Five years before this photo was taken, in 1898, Alex was the editor and publisher of The Wilmington Daily Record, a newspaper in Wilmington, North Carolina.
It was a publication of the Negro, for the Negro, and by the Negro.
Representing African American life was Alex's mission.
And during Reconstruction, Wilmington was a place where Blacks were thriving.
But at the same time Alex was putting out The Record, other North Carolina newspapers were promoting a very different version of Blackness.
The Raleigh News and Observer was the largest and most powerful newspaper in the state.
Its publisher Josephus Daniels was working with a cartoonist to create racist propaganda.
These images depicted African Americans as clownish... ...and dangerous.

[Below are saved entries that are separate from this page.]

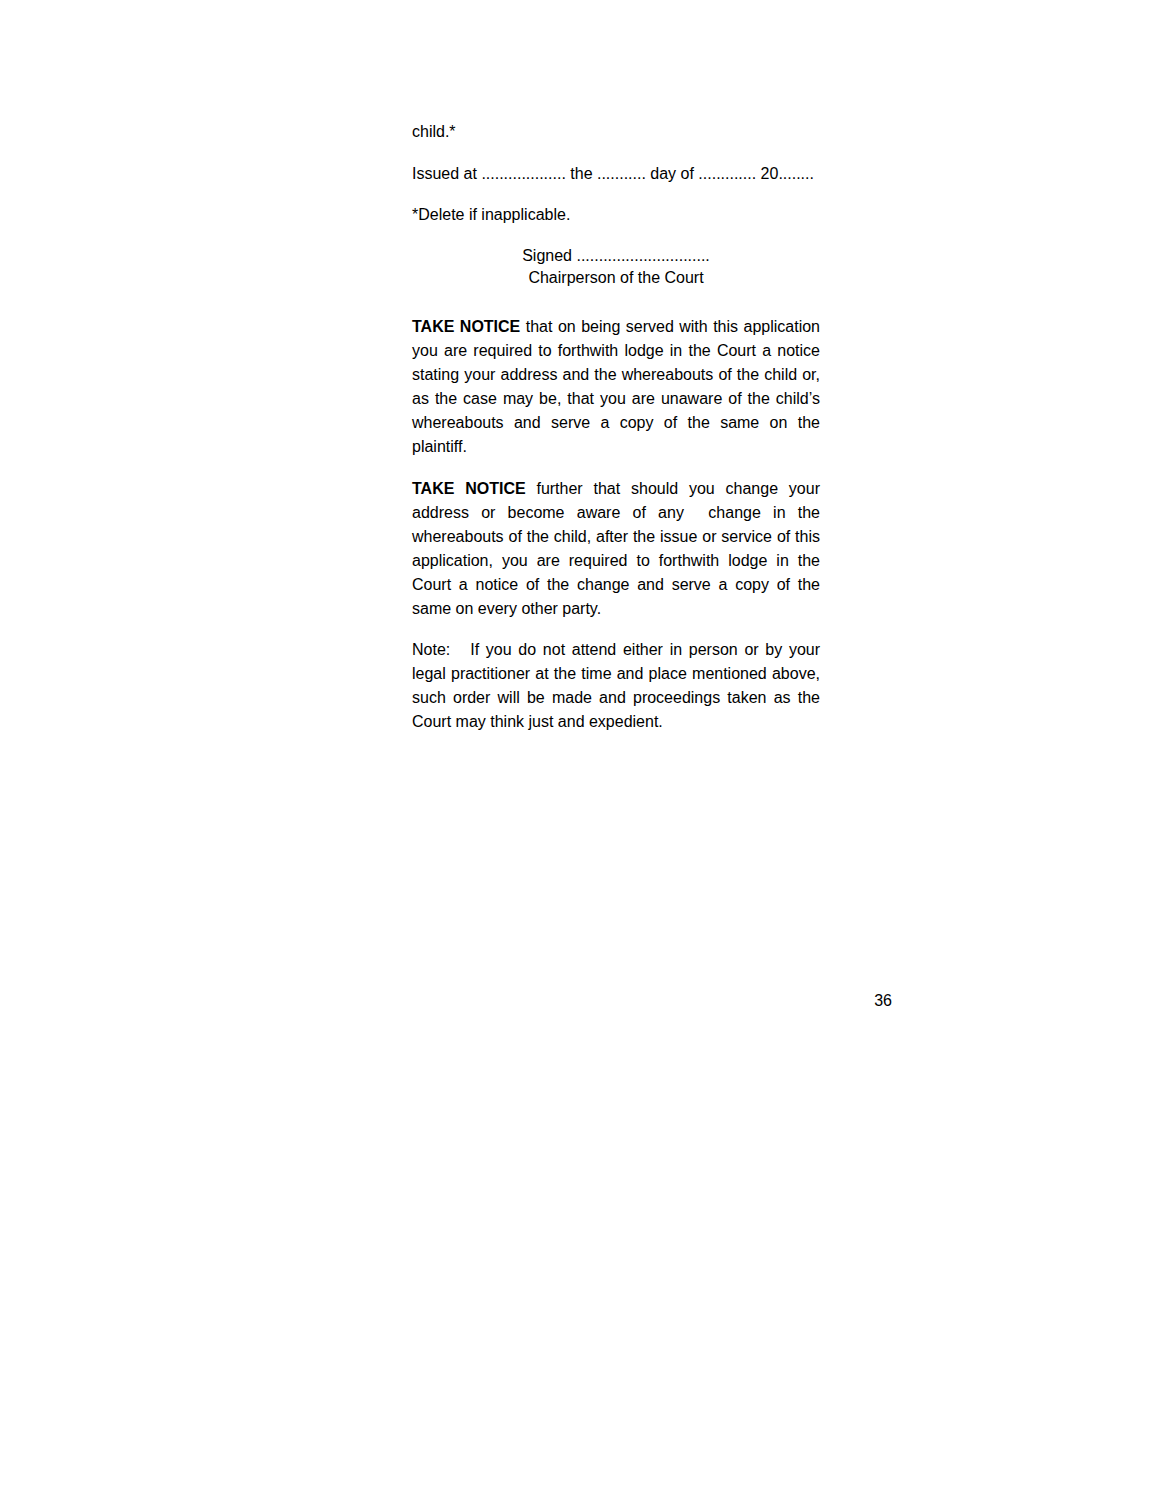child.*
Issued at ................... the ........... day of ............. 20........
*Delete if inapplicable.
Signed .............................. Chairperson of the Court
TAKE NOTICE that on being served with this application you are required to forthwith lodge in the Court a notice stating your address and the whereabouts of the child or, as the case may be, that you are unaware of the child’s whereabouts and serve a copy of the same on the plaintiff.
TAKE NOTICE further that should you change your address or become aware of any change in the whereabouts of the child, after the issue or service of this application, you are required to forthwith lodge in the Court a notice of the change and serve a copy of the same on every other party.
Note: If you do not attend either in person or by your legal practitioner at the time and place mentioned above, such order will be made and proceedings taken as the Court may think just and expedient.
36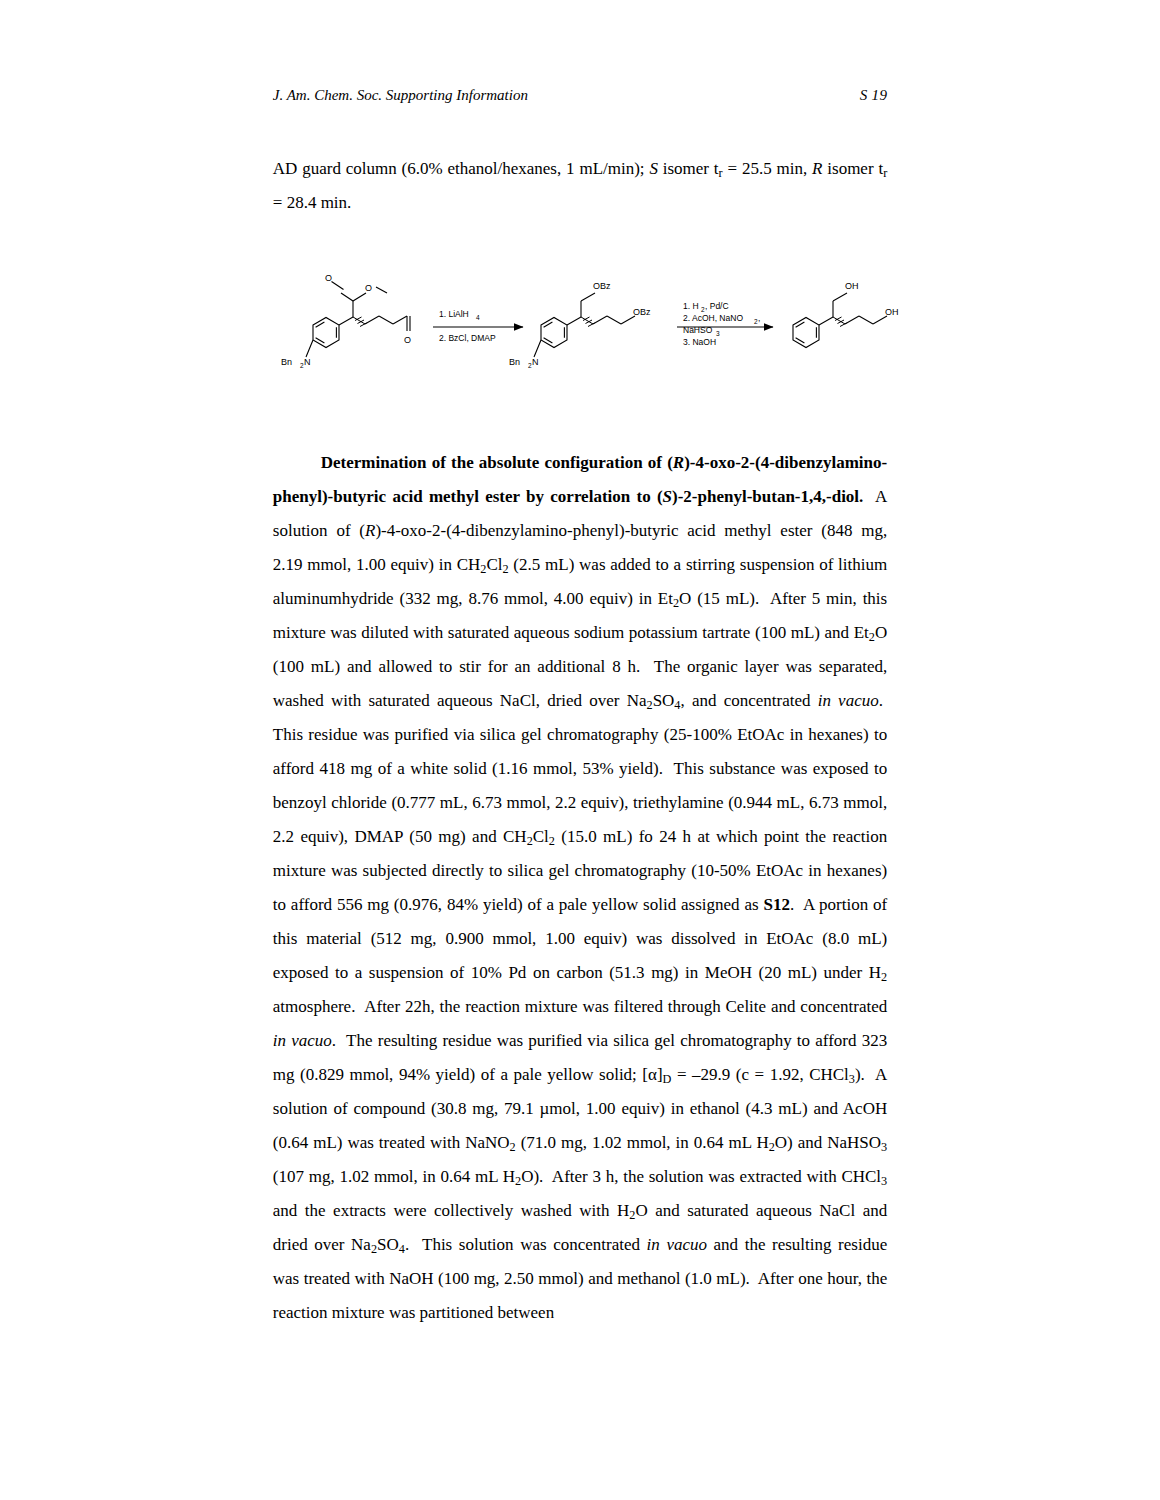J. Am. Chem. Soc. Supporting Information S 19
AD guard column (6.0% ethanol/hexanes, 1 mL/min); S isomer tr = 25.5 min, R isomer tr = 28.4 min.
Bn 2 N O O O 1. LiAlH 4 2. BzCl, DMAP Bn 2 N OBz OBz 1. H 2 , Pd/C 2. AcOH, NaNO 2 , NaHSO 3 3. NaOH OH OH
Determination of the absolute configuration of (R)-4-oxo-2-(4-dibenzylamino-phenyl)-butyric acid methyl ester by correlation to (S)-2-phenyl-butan-1,4,-diol. A solution of (R)-4-oxo-2-(4-dibenzylamino-phenyl)-butyric acid methyl ester (848 mg, 2.19 mmol, 1.00 equiv) in CH2Cl2 (2.5 mL) was added to a stirring suspension of lithium aluminumhydride (332 mg, 8.76 mmol, 4.00 equiv) in Et2O (15 mL). After 5 min, this mixture was diluted with saturated aqueous sodium potassium tartrate (100 mL) and Et2O (100 mL) and allowed to stir for an additional 8 h. The organic layer was separated, washed with saturated aqueous NaCl, dried over Na2SO4, and concentrated in vacuo. This residue was purified via silica gel chromatography (25-100% EtOAc in hexanes) to afford 418 mg of a white solid (1.16 mmol, 53% yield). This substance was exposed to benzoyl chloride (0.777 mL, 6.73 mmol, 2.2 equiv), triethylamine (0.944 mL, 6.73 mmol, 2.2 equiv), DMAP (50 mg) and CH2Cl2 (15.0 mL) fo 24 h at which point the reaction mixture was subjected directly to silica gel chromatography (10-50% EtOAc in hexanes) to afford 556 mg (0.976, 84% yield) of a pale yellow solid assigned as S12. A portion of this material (512 mg, 0.900 mmol, 1.00 equiv) was dissolved in EtOAc (8.0 mL) exposed to a suspension of 10% Pd on carbon (51.3 mg) in MeOH (20 mL) under H2 atmosphere. After 22h, the reaction mixture was filtered through Celite and concentrated in vacuo. The resulting residue was purified via silica gel chromatography to afford 323 mg (0.829 mmol, 94% yield) of a pale yellow solid; [α]D = –29.9 (c = 1.92, CHCl3). A solution of compound (30.8 mg, 79.1 µmol, 1.00 equiv) in ethanol (4.3 mL) and AcOH (0.64 mL) was treated with NaNO2 (71.0 mg, 1.02 mmol, in 0.64 mL H2O) and NaHSO3 (107 mg, 1.02 mmol, in 0.64 mL H2O). After 3 h, the solution was extracted with CHCl3 and the extracts were collectively washed with H2O and saturated aqueous NaCl and dried over Na2SO4. This solution was concentrated in vacuo and the resulting residue was treated with NaOH (100 mg, 2.50 mmol) and methanol (1.0 mL). After one hour, the reaction mixture was partitioned between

And showing them as inferior justified not only denying Blacks rights, but built a case for violence against them.
That violence came looking for Alex in November, 1898.

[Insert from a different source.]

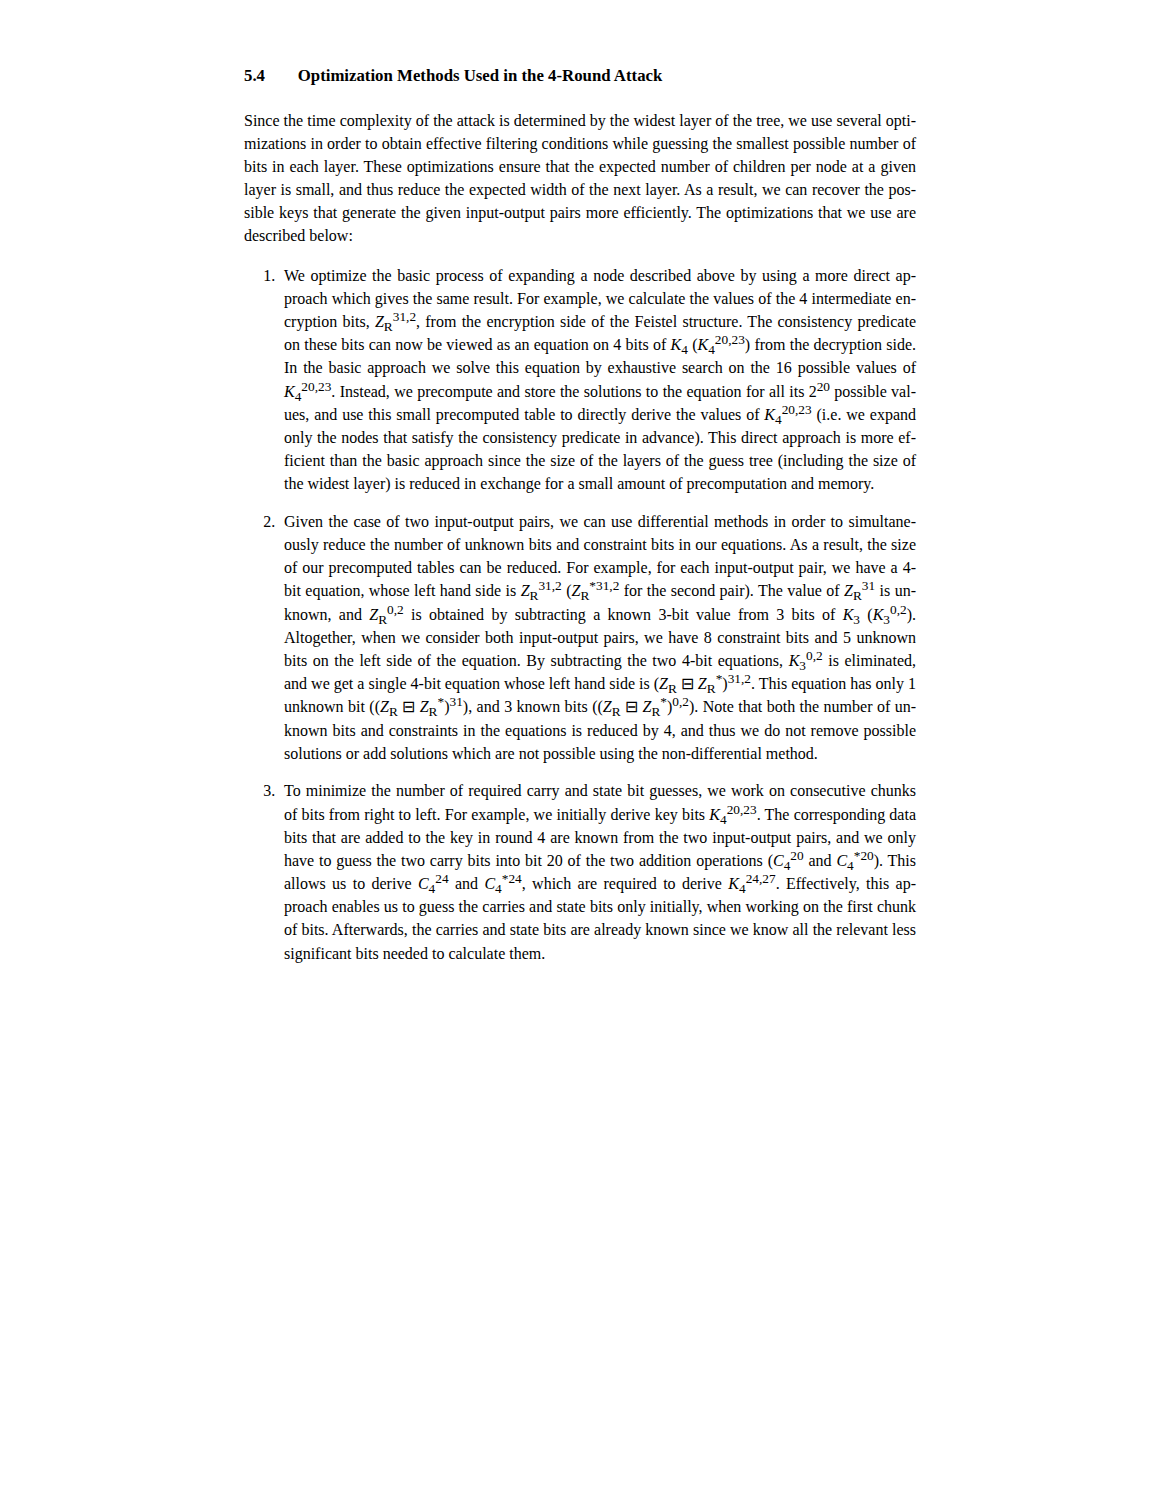5.4 Optimization Methods Used in the 4-Round Attack
Since the time complexity of the attack is determined by the widest layer of the tree, we use several optimizations in order to obtain effective filtering conditions while guessing the smallest possible number of bits in each layer. These optimizations ensure that the expected number of children per node at a given layer is small, and thus reduce the expected width of the next layer. As a result, we can recover the possible keys that generate the given input-output pairs more efficiently. The optimizations that we use are described below:
We optimize the basic process of expanding a node described above by using a more direct approach which gives the same result. For example, we calculate the values of the 4 intermediate encryption bits, ZR31,2, from the encryption side of the Feistel structure. The consistency predicate on these bits can now be viewed as an equation on 4 bits of K4 (K420,23) from the decryption side. In the basic approach we solve this equation by exhaustive search on the 16 possible values of K420,23. Instead, we precompute and store the solutions to the equation for all its 220 possible values, and use this small precomputed table to directly derive the values of K420,23 (i.e. we expand only the nodes that satisfy the consistency predicate in advance). This direct approach is more efficient than the basic approach since the size of the layers of the guess tree (including the size of the widest layer) is reduced in exchange for a small amount of precomputation and memory.
Given the case of two input-output pairs, we can use differential methods in order to simultaneously reduce the number of unknown bits and constraint bits in our equations. As a result, the size of our precomputed tables can be reduced. For example, for each input-output pair, we have a 4-bit equation, whose left hand side is ZR31,2 (ZR*31,2 for the second pair). The value of ZR31 is unknown, and ZR0,2 is obtained by subtracting a known 3-bit value from 3 bits of K3 (K30,2). Altogether, when we consider both input-output pairs, we have 8 constraint bits and 5 unknown bits on the left side of the equation. By subtracting the two 4-bit equations, K30,2 is eliminated, and we get a single 4-bit equation whose left hand side is (ZR ⊟ ZR*)31,2. This equation has only 1 unknown bit ((ZR ⊟ ZR*)31), and 3 known bits ((ZR ⊟ ZR*)0,2). Note that both the number of unknown bits and constraints in the equations is reduced by 4, and thus we do not remove possible solutions or add solutions which are not possible using the non-differential method.
To minimize the number of required carry and state bit guesses, we work on consecutive chunks of bits from right to left. For example, we initially derive key bits K420,23. The corresponding data bits that are added to the key in round 4 are known from the two input-output pairs, and we only have to guess the two carry bits into bit 20 of the two addition operations (C420 and C4*20). This allows us to derive C424 and C4*24, which are required to derive K424,27. Effectively, this approach enables us to guess the carries and state bits only initially, when working on the first chunk of bits. Afterwards, the carries and state bits are already known since we know all the relevant less significant bits needed to calculate them.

Wilmington's white leadership and an estimated 1000 citizens met and demanded that Alex shut down The Daily Record and leave town.
More than 450 men signed a petition in support of his banishment.
Outrage grew at the meeting, with calls for Manly to be lynched.
A friend warned Alex and he escaped with his life.
But The Daily Record was destroyed by a white supremacist mob that took proud photos in front of the ruins.
Alex reunited with Carrie in Washington, D.C., and the couple eventually moved to Philadelphia, where they had their first son, Milo.
So when the family went to a portrait studio in 1903 to pose for this photo, it was an act of celebration, and quiet defiance.
Other African Americans in the late 19th century took pictures for the same reasons to keep a record of what theyd achieved in the short time since Emancipation.
For families that just decades earlier were regularly torn apart by chattel slavery, being photographed together was proof of their resilience.
In these images, they could authentically reflect their own lives, unlike the caricatures that robbed them of their humanity.
While Manly never again owned a newspaper, he continued fighting for the dignity of African Americans.
The negro is passing through a crucial part of his history, Alex said in a speech after his close brush with death.